Sergey Sergeyev

Personal information
- Full name: Sergey Anatolyevich Sergeyev
- Date of birth: 14 October 1965 (age 59)
- Place of birth: Nizhny Tagil, Russian SFSR
- Height: 1.87 m (6 ft 1+1⁄2 in)
- Position(s): Defender/striker/midfielder

Senior career*
- Years: Team / Apps / (Gls)
- 1988–1991: FC Rotor Volgograd / 89 / (8)
- 1991–1994: FC Tekstilshchik Kamyshin / 89 / (15)
- 1995: FC Torpedo Volzhsky / 10 / (0)
- 1995: FC Zvezda Gorodishche / 1 / (0)
- 1995: FC Vodnik Kalachyov
- 1996: FC Metallurg Lipetsk / 6 / (0)
- 1997: FC Venets Gulkevichi / 12 / (2)
- 1997: FC Slavyansk Slavyansk-na-Kubani / 12 / (0)
- 1998: FC Samotlor-XXI Nizhnevartovsk / 26 / (1)
- 1999: FC Slavyansk Slavyansk-na-Kubani / 0 / (0)
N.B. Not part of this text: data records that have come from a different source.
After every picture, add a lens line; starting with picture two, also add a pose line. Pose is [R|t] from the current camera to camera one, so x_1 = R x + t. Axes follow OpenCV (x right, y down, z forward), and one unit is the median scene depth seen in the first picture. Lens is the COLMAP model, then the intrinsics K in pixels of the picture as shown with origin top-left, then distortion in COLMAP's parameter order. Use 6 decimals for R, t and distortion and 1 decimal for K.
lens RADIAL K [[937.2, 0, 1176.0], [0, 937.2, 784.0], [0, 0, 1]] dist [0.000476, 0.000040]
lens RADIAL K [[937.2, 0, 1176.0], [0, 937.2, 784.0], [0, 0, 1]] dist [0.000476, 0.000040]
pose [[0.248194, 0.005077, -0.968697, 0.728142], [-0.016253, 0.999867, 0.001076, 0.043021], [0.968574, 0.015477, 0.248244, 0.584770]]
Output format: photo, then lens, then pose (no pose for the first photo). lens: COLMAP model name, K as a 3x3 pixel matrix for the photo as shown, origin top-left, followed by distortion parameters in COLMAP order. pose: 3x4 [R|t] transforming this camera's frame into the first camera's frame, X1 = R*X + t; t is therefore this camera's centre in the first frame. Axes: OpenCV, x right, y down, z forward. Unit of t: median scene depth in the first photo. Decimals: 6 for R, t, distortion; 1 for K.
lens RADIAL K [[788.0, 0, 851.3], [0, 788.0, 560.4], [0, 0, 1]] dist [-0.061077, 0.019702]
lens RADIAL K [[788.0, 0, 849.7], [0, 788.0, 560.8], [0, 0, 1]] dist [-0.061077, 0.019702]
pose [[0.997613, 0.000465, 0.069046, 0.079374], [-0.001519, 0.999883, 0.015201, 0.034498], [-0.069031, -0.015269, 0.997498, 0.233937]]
= Sergey Sergeyev (footballer) =

Russian footballer

Sergey Anatolyevich Sergeyev (Серге́й Анатольевич Сергеев; born 14 October 1965) is a former Russian professional footballer.

==Club career==
He made his professional debut in the Soviet First League in 1988 for FC Rotor Volgograd.